• **Goals**
**A.** Reproduce the part of the phone-number classification text starting with "Naive Bayes has" and going on through "vector training sets.".
**B.** In the phone-number classification text, what kind of distribution does the naive Bayes classifier use?
**C.** Extend the phone-number classification text onward from its final sentence.

• **Supplied text**
┌────────
Using a Naive Bayes classifier is a natural choice for classifying good and bad telephone numbers, as the requirements for classifying telephone numbers is similar to that of classifying emails as spam or ham - it would be best to have a soft decision boundary, with probabilistic classification decisions, and it handles high dimensionality easily. We preprocess our training data by converting each ten-dimensional telephone number into a 100-dimensional vector, where each digit in the original telephone number maps to a ten-dimensional vector of zeros, except for one 1 in the nth position of the vector, where n is the digit (e.g., 9 would translate to 0000000010, and 5 would translate to 0000100000; 0 would be represented by a sequence of 9 0s and one 1.). This new feature vector is then the input to a naive Bayes classifier with a Bernoulli distribution. We transform the training data in this unconventional way because we perceived the problem as essentially analogous to classifying a fixed-length email as spam or ham.

Using Naive Bayes on 200,000 training examples and 49,942 test examples, we obtain the following result:

	error on whole data set (%)	misclassification rate for good phone numbers (%)	misclassification rate for bad phone numbers (%)
Trainng	25.92	40.71	11.10
Test	26.18	41.30	11.18

Naive Bayes has similar misclassification rates on bad phone numbers as that of decistion trees, but has a very high misclassification rate for good phone numbers. This extremely high rate makes Naive Bayes essentially unusable.

k-NN

We transformed our training data (both ten-dimensional and three-dimensional) with Relevant Component Analysis to weigh relevant features more heavily before running k-nearest neighbors. We ran k-NN with both the ten-dimensional and the three-dimensional feature vector training sets.
└────────
(Stored entries)
┌────────
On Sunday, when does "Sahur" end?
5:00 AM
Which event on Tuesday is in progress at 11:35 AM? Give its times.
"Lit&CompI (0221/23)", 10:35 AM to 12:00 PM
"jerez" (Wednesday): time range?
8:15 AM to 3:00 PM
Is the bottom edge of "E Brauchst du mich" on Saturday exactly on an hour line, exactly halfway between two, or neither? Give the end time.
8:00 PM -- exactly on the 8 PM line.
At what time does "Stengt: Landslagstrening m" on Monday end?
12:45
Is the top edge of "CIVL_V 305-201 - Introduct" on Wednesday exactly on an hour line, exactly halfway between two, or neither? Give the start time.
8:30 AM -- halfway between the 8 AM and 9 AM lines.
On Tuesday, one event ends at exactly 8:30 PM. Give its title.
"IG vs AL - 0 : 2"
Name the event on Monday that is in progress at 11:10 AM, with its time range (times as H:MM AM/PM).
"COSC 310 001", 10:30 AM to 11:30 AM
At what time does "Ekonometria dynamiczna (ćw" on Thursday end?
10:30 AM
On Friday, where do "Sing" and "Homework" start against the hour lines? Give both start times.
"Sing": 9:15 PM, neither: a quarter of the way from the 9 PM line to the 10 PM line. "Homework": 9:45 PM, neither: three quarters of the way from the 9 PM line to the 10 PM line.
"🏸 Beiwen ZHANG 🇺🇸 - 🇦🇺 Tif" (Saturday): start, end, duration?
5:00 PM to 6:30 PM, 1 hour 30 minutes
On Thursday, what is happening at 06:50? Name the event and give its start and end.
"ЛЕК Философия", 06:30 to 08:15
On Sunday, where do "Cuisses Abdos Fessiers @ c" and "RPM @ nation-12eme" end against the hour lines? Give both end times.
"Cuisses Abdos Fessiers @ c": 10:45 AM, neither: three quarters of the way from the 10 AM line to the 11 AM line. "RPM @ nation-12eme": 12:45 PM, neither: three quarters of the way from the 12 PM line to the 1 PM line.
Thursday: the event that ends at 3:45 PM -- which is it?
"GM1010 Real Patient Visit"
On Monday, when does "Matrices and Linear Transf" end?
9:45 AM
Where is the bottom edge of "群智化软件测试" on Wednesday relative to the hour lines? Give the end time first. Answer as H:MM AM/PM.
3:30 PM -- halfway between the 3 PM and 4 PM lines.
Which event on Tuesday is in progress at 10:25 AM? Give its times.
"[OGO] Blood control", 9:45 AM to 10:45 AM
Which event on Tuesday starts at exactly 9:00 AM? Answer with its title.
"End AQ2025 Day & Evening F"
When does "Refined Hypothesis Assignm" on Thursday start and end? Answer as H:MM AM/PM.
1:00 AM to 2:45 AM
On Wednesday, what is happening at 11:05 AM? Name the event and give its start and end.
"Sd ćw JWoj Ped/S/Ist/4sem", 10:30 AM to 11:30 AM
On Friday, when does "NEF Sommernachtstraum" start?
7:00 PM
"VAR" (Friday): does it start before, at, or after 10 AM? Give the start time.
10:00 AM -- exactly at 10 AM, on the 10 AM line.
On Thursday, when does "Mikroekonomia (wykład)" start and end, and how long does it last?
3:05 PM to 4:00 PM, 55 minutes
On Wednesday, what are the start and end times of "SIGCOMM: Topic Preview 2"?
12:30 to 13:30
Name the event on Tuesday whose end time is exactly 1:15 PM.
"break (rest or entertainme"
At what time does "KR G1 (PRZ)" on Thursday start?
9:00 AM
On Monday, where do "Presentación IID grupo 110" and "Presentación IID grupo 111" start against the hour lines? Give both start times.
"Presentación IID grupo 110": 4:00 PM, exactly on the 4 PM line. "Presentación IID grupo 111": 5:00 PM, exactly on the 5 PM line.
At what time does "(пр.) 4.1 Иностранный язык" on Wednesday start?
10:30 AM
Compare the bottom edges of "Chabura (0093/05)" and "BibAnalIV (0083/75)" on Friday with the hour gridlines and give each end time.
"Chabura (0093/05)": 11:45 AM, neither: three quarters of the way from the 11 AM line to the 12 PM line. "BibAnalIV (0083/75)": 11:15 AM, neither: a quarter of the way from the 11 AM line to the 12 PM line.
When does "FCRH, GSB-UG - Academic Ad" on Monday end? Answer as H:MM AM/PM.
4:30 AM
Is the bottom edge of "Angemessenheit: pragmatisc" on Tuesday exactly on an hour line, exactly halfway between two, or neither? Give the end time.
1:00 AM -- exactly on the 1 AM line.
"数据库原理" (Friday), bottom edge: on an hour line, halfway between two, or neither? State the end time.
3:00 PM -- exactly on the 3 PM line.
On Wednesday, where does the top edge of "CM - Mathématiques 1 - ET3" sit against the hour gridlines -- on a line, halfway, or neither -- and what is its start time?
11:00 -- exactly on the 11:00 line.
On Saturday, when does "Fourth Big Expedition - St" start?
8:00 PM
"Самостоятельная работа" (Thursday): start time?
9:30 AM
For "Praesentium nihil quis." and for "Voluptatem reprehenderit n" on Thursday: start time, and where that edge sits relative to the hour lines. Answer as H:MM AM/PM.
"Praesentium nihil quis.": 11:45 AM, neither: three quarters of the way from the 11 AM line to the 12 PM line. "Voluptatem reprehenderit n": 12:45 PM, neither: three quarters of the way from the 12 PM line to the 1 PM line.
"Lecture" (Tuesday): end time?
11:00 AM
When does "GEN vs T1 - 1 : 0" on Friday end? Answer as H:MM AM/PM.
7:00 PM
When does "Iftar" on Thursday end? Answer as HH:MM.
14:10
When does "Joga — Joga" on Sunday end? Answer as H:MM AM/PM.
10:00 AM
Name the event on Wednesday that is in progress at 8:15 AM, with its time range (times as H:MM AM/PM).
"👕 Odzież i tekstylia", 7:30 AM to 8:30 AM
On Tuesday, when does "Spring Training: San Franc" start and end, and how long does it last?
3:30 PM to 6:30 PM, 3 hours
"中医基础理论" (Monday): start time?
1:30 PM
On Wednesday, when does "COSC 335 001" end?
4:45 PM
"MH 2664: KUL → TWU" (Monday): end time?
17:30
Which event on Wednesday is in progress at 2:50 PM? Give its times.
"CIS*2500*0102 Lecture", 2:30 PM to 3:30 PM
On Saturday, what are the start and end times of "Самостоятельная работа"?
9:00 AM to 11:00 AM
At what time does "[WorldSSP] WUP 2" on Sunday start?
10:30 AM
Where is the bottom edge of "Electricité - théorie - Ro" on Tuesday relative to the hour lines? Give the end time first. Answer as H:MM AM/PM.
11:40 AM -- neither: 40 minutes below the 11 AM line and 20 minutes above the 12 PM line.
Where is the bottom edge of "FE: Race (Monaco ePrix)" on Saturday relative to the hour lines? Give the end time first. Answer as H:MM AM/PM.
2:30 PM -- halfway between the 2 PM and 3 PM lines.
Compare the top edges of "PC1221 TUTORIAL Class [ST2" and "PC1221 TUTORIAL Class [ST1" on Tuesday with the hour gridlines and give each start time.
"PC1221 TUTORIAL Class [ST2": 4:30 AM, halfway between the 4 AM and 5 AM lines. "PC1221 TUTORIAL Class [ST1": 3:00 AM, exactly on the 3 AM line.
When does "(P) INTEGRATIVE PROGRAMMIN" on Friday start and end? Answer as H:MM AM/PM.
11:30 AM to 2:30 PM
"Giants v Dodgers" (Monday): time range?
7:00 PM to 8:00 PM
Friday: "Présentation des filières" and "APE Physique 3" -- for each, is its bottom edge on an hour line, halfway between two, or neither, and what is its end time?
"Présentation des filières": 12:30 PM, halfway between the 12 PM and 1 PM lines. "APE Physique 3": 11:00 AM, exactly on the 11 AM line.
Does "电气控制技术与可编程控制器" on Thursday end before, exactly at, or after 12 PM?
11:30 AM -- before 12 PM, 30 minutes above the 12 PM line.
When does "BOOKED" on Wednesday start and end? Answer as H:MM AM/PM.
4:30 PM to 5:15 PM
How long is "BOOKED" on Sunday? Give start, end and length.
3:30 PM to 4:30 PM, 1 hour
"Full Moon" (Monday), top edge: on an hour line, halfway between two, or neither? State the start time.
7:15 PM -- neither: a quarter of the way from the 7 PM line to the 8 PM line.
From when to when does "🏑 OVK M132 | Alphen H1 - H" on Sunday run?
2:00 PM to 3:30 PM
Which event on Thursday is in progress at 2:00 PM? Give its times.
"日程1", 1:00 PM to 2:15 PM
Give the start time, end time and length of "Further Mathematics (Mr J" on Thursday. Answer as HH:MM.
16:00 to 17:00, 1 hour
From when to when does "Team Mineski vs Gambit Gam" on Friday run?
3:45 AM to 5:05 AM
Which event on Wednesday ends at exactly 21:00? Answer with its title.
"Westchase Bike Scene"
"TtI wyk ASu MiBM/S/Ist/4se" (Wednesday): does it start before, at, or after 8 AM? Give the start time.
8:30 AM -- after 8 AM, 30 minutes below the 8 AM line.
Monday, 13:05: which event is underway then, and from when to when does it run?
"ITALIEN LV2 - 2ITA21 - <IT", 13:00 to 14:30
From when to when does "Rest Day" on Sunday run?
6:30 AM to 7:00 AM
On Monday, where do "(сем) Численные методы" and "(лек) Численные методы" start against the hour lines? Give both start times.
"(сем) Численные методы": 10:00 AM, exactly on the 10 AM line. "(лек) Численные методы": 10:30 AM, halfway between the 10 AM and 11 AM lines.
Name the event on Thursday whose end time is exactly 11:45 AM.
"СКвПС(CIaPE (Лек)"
└────────
• **Answers given**
**A.**
Naive Bayes has similar misclassification rates on bad phone numbers as that of decistion trees, but has a very high misclassification rate for good phone numbers. This extremely high rate makes Naive Bayes essentially unusable.

k-NN

We transformed our training data (both ten-dimensional and three-dimensional) with Relevant Component Analysis to weigh relevant features more heavily before running k-nearest neighbors. We ran k-NN with both the ten-dimensional and the three-dimensional feature vector training sets.

**B.** A Bernoulli distribution.

**C.**
We tested several dozen choices for k, with each test having 100,000 training examples and 100 test examples (k-NN is expensive to test, hence the small number of test examples when running k-NN over many ks in sequence).

Picking the best value of k (lowest test error) for each data set, we ran k-NN on 100,000 training examples and 1,000 test examples, to arrive at a 29.77% test error for the three-dimensional data set and 29.37% test error for the ten-dimensional data set.

The minimum test error (within the range of ks we have tested) for data of both dimensions is similar, but the test error for three-dimensional data vary much more than the test error for ten-dimensional data as k increases. This indicates that reducing the dimensionality of the data by logical telephone blocks may not be a good idea, because it means that k-NN's wavering predictions show that the decision boundary is very complex, which implies that the data may be clustered arbitrarily and result in a poor training set after dimensionality reduction. The learning algorithms which we have ran after discovering this variation, namely Naive Bayes, Decision Trees, and SVM, all use ten-dimensional data in light of this observation.

The misclassification rates of k-NN on ten-dimensional and three-dimensional data are shown in the chart below.

	error on whole data set (%)	misclassification rate for good phone numbers (%)	misclassification rate for bad phone numbers (%)
10D	29.37	32.39	26.39
3D	29.77	43.70	16.31

Using ten-dimensional data instead of three-dimensional data causes an increase in the misclassification rate of bad phone numbers, but reduces the misclassification rate of good phone numbers. Because we value accuracy on good phone numbers more than accuracy on bad phone numbers, this reinforces our decision to use ten-dimensional data.

Without RCA weighing our features, the ten-dimensional k-NN test error was around 35%. RCA improved our test error by 6%.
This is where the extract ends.